All a bit confusing

Author Jack Jordan

Cautious optimism in Europe is on the rise, with a temporary reprieve for Greece, stock indexes hitting record highs and economic data mostly coming out better than forecast so far this year. But extrapolating fuel demand forecasts for the region is fraught with complications.

Cautious optimism in Europe is on the rise, with a temporary reprieve for Greece, stock indexes hitting record highs and economic data mostly coming out better than forecast so far this year. But extrapolating fuel demand forecasts for the region is fraught with complications.

As the IEA said in December: “In oil-importing countries, price effects are asymmetrical: Demand lost to substitution or efficiency gains during prolonged periods of high prices will not come back in a selloff… The dollar's strength and oil sale taxes in some countries will also limit the feed-through from crude oil to retail product prices. In the OECD, a tepid economic recovery, weak wage growth and — last but not least — worrying deflationary pressures will further blunt the stimulus of lower prices.”

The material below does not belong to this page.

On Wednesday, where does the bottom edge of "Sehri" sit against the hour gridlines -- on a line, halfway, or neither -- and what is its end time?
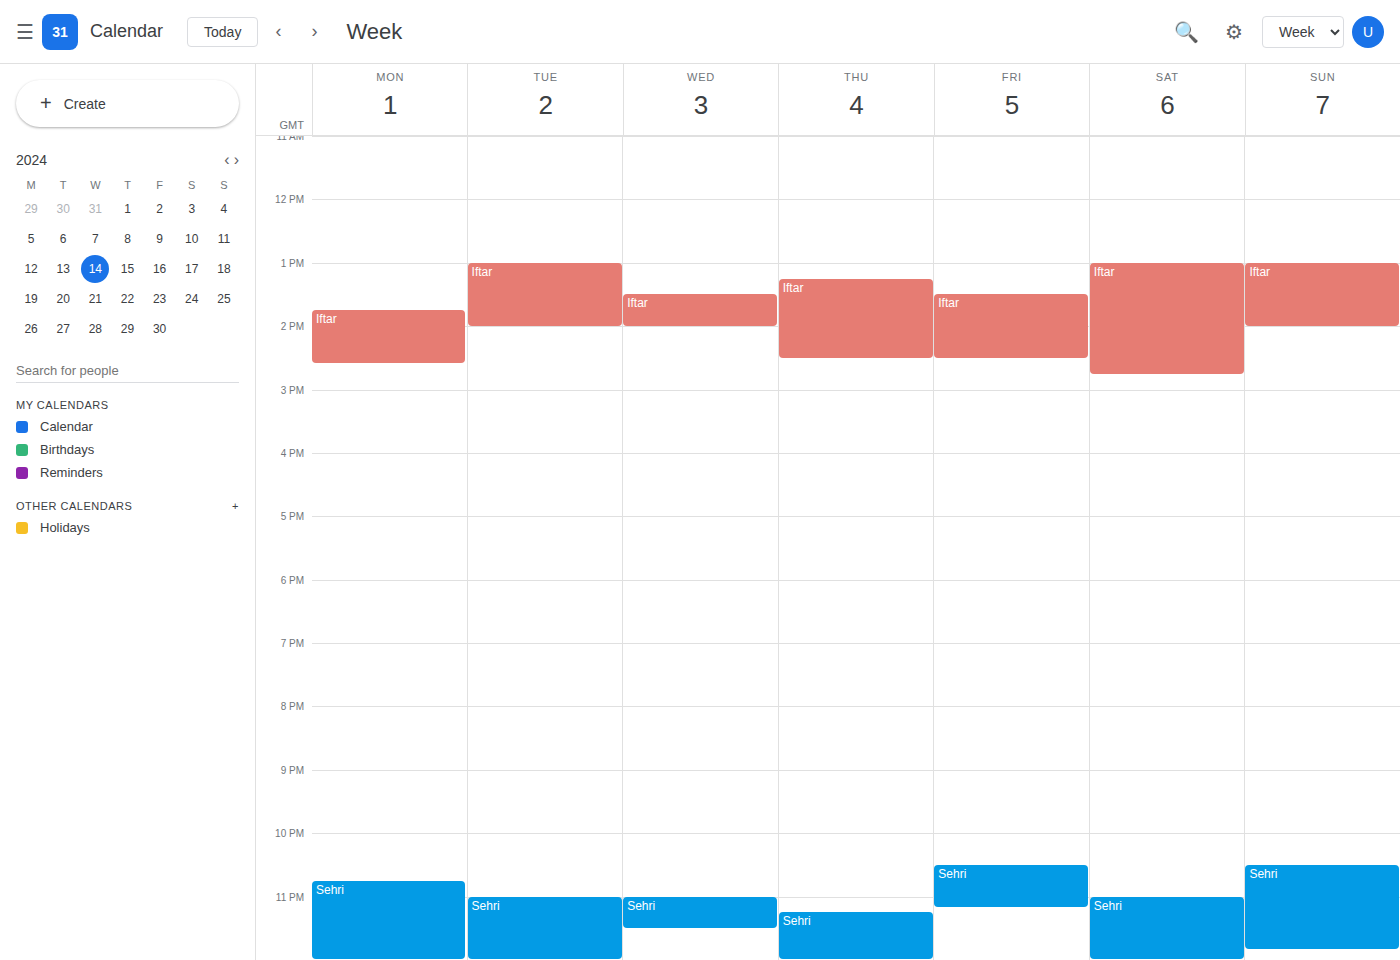
11:30 PM -- halfway between the 11 PM and 12 AM lines.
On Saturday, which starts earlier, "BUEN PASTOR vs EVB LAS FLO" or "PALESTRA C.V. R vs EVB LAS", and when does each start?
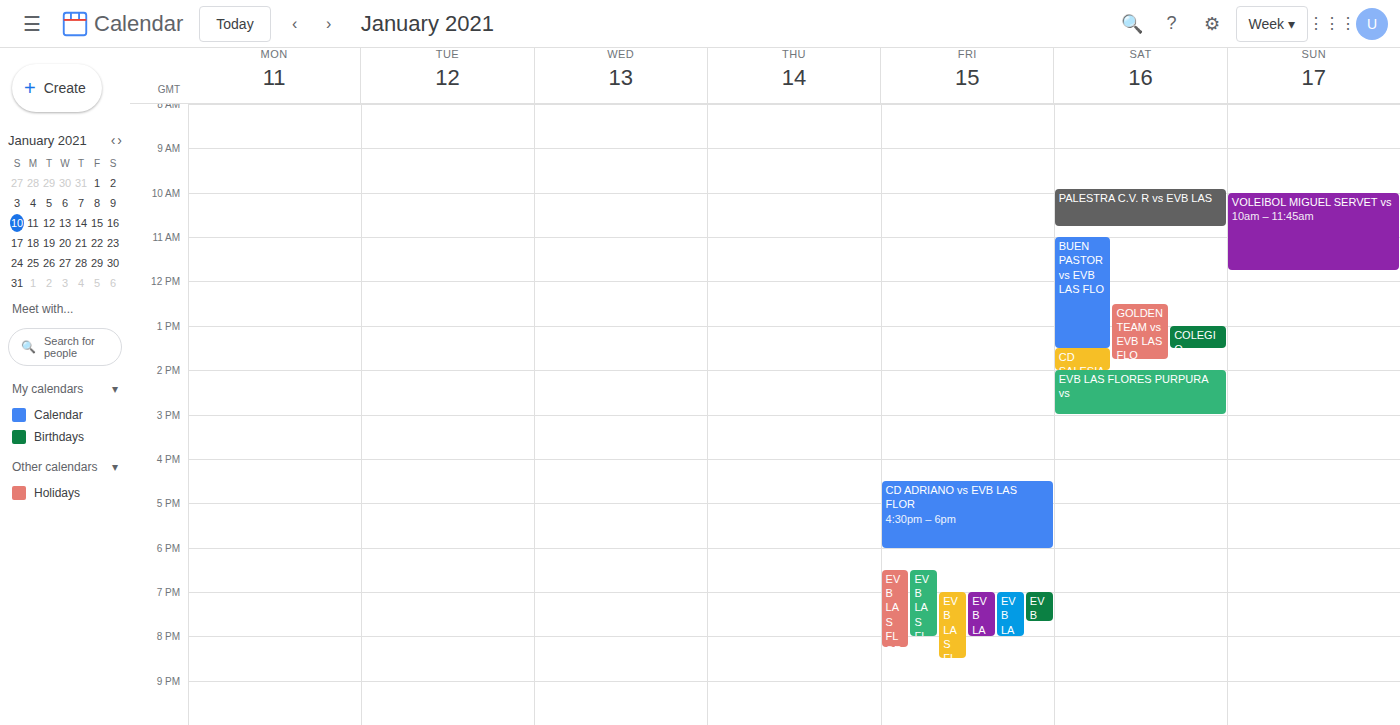
"PALESTRA C.V. R vs EVB LAS" 9:55 AM; "BUEN PASTOR vs EVB LAS FLO" 11:00 AM.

Looking at Europe as a whole, the secular decline in energy intensity has the OECD watchdog forecasting demand of 14mn b/d this year, down from 14.3mn b/d in 2013 and 14.1mn b/d last year. At the national level within Europe, the continuing fall in energy intensity interacts not only with GDP performance but with unseasonable seasons, canny consumer behaviour, and a host of other variables such as the French government’s new demonisation of diesel and conversion to the cause of gasoline.

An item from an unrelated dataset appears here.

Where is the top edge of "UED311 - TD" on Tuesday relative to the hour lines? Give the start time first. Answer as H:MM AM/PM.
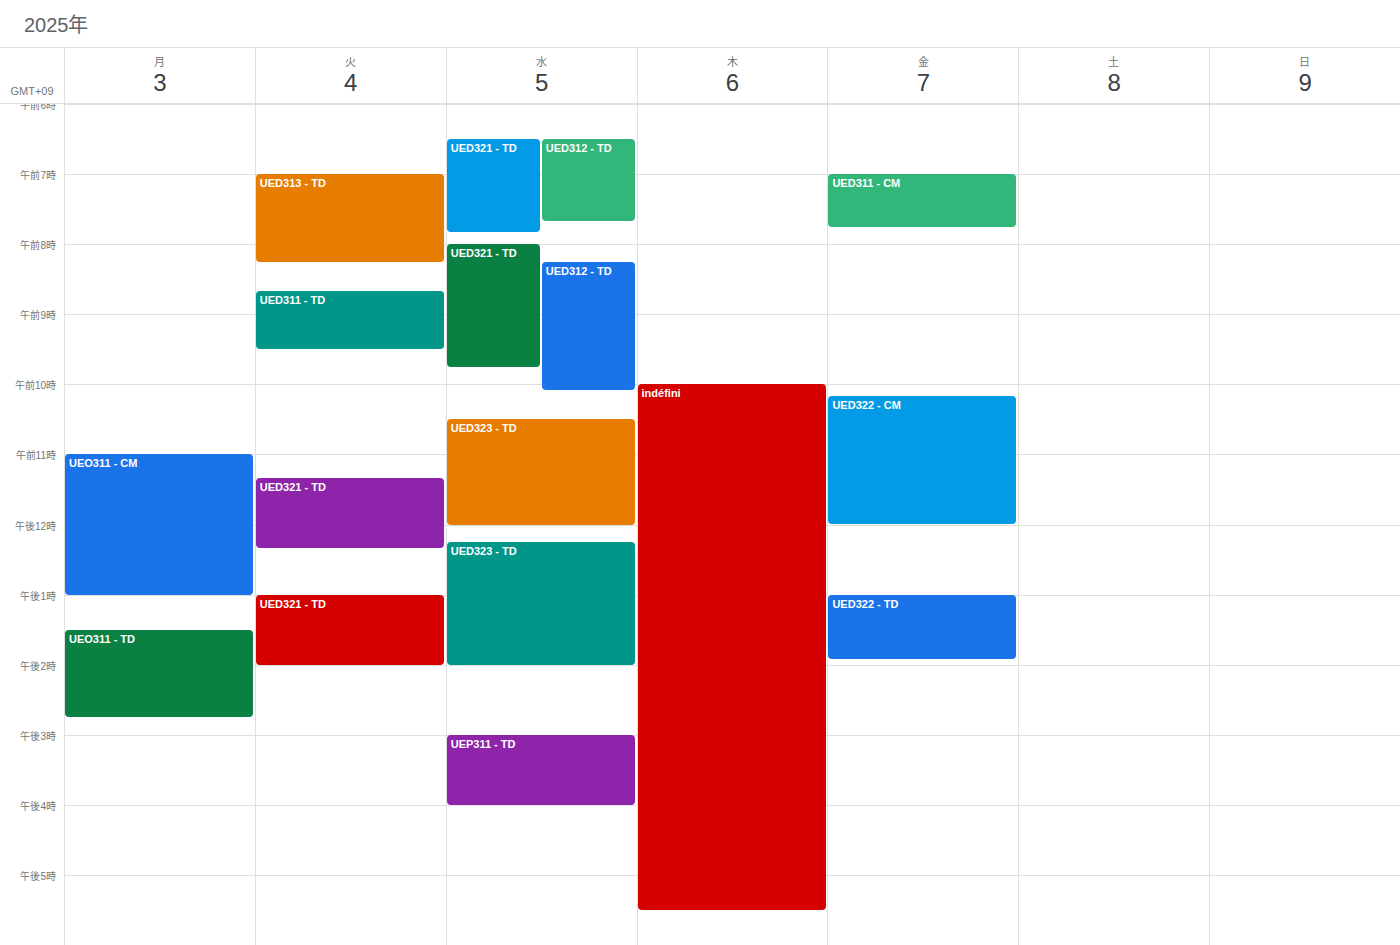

In Germany, where products data for 2014 as a whole have just been released, the Dax index of stocks has been trading around record highs since data were released showing 0.7pc quarter-on-quarter GDP expansion in the last three months of 2014 and a purchasing managers index showed accelerating manufacturing growth.

December saw a storming 11.6pc year-on-year rise in overall products demand, led by heating oil and diesel. But total products demand for 2014 was down by 1.3pc from a year earlier, while the German economy grew by about 1.6pc over the same period. The annual decline in products consumption was led by a 15.8pc slide in heating oil use, as winter weather was milder than a year earlier. Heating oil demand can peak and trough in Germany as canny consumers replenish and drain their stocks, depending on weather and prices.

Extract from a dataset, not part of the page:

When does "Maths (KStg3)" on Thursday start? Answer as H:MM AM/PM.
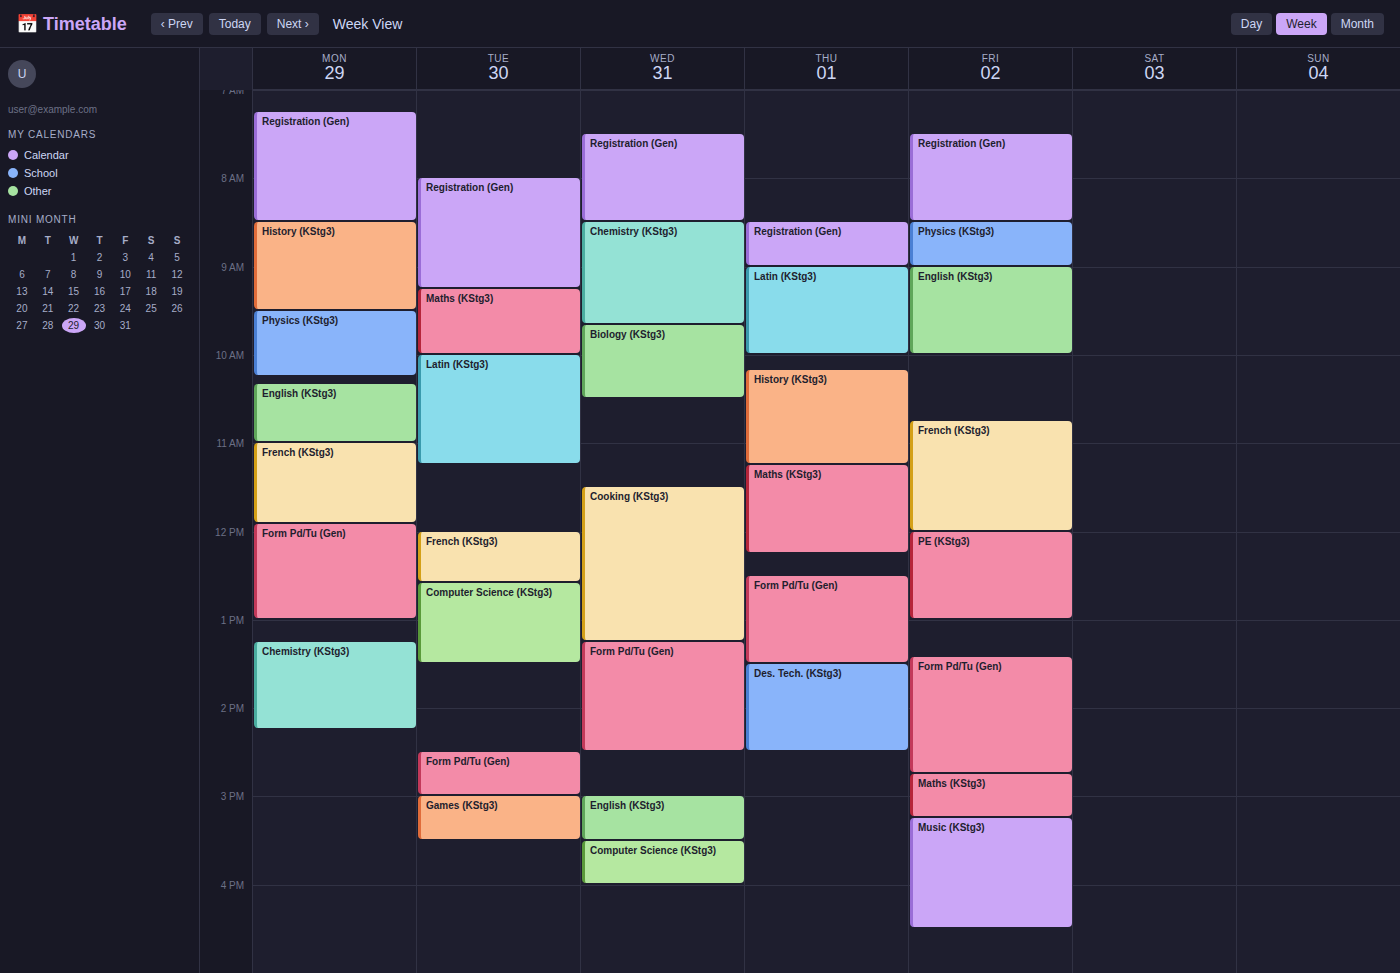
11:15 AM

Gasoline demand was a better indicator of the economic recovery than heating oil, gaining 2.1pc over the year. German gasoline consumption grew by 4pc in the first quarter of last year, slipped by 1.2pc in the second, increased by 0.8pc in the third and by 5.3pc in the fourth. That compares with year-on-year GDP growth in the same three-month periods of 1.4pc, 1.2pc, 1.4pc and 2.4pc. The accelerated gasoline demand growth in the fourth quarter was boosted by lower prices at the pump, but was also reflected in the wider economy.

French motor fuels demand dropped by 3pc from a year earlier in January. But the country’s motor fuels demand had advanced by 7.3pc in December and hit a three-year high for 2014 as a whole.

As with the broader economic data, growth tends to get weaker as you approach the Mediterranean. Spanish imports of refined products dropped by 5.7pc in December from a year earlier, while exports jumped by 36pc. Products demand in Portugal sank by 6.6pc in November. And, in Italy, total products consumption declined by 2.4pc in January.

But there’s a gobbit of good news for Greece. Yesterday, refiner Hellenic Petroleum said its fourth-quarter production hit a record of around 310,000 b/d while sales volumes rose by 37pc from a year earlier, with domestic sales up by 11pc as overall Greek demand rose for the first time since 2009.